Keenam tersangka diketahui memiliki
peran berbeda dalam grup pelecehan seksual terhadap anak tersebut.
Direktur Siber Bareskrim Polri
Brigjen Pol Himawan Bayu Aji mengatakan, para tersangka yang diamankan berinisial DK, MR, MS, MJ, MA, dan KA.
“Pertama, tersangka inisial DK dengan akun Facebook-nya Alesa Bafon dan Ranta Talisya yang diamankan penyidik Direktorat Siber Polda Metro Jaya pada hari Sabtu tanggal 17 Mei 2025 di Jawa Barat,” kata Himawan dalam jumpa pers di Mabes Polri, Rabu (21/05/2025).
Tersangka DK, lanjut Himawan, merupakan member atau kontributor aktif di dalam grup FB Fantasi Sedarah.
DK menjual konten seharga Rp 50.000 untuk 20 video dan Rp 100. 000 untuk 40 video dan foto.

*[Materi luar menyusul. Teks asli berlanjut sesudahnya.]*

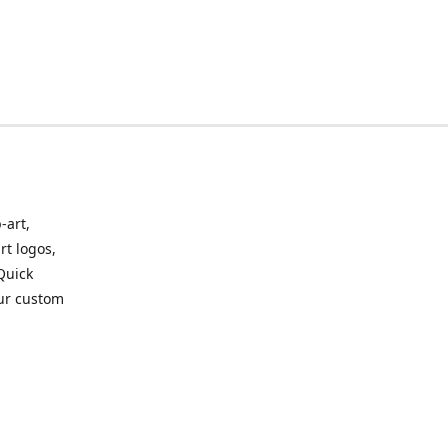
-art,
rt logos,
 Quick
our custom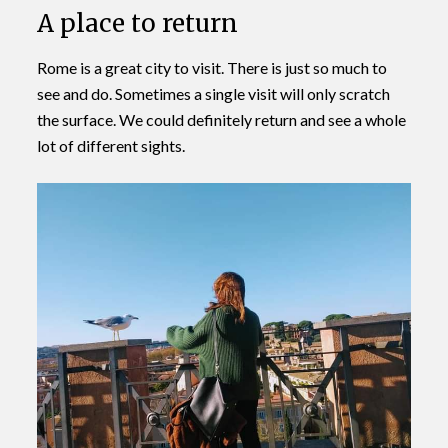
A place to return
Rome is a great city to visit. There is just so much to
see and do. Sometimes a single visit will only scratch
the surface. We could definitely return and see a whole
lot of different sights.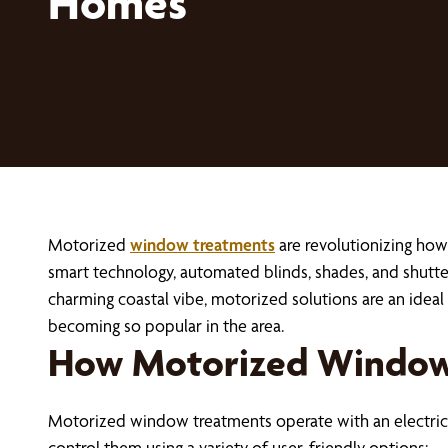
Homes
Motorized
window treatments
are revolutionizing how
smart technology, automated blinds, shades, and shutte
charming coastal vibe, motorized solutions are an idea
becoming so popular in the area.
How Motorized Window
Motorized window treatments operate with an electric 
control them using a variety of user-friendly options: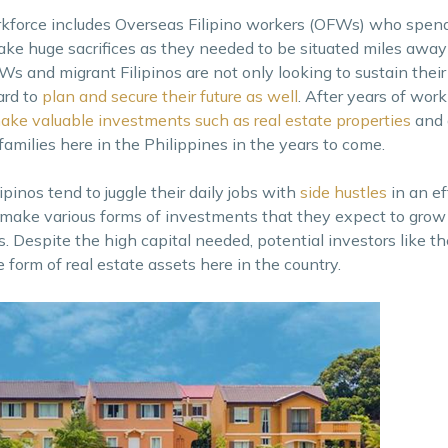
orkforce includes Overseas Filipino workers (OFWs) who spend
ake huge sacrifices as they needed to be situated miles away
s and migrant Filipinos are not only looking to sustain their 
ard to
plan and secure their future as well
. After years of wor
ake valuable investments such as real estate properties
and 
 families here in the Philippines in the years to come.
pinos tend to juggle their daily jobs with
side hustles
in an ef
make various forms of investments that they expect to grow
. Despite the high capital needed, potential investors like th
form of real estate assets here in the country.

Selain DK, tersangka MR yang ditangkap Polda Jabar pada 19 Mei 2025 merupakan pembuat sekaligus admin grup Fantasi Sedarah.
Tersangka MR menggunakan akun FB
Nanda Chrysia dan mendirikan grup sejak Agustus 2024 dengan motif kepuasan pribadi dan dan berbagi konten sasama anggota grup.
Terkait kasus ini ditemukan.
402 gambar dan tujuh video yang bermuatan pornografi di perangkat milik MR.
Polisi menyita berbagai barang bukti berupa komputer, ponsel, SIM card, serta dokumen berisi foto dan video.
Tidak menutup kemungkinan akan ada tersangka lain mengingat banyaknya anggota grup tersebut
Keenam tersangka diancam berbagai beleid berlapis dengan ancaman 15 tahun penjara dan membayar denda maksimal Rp 6 miliar.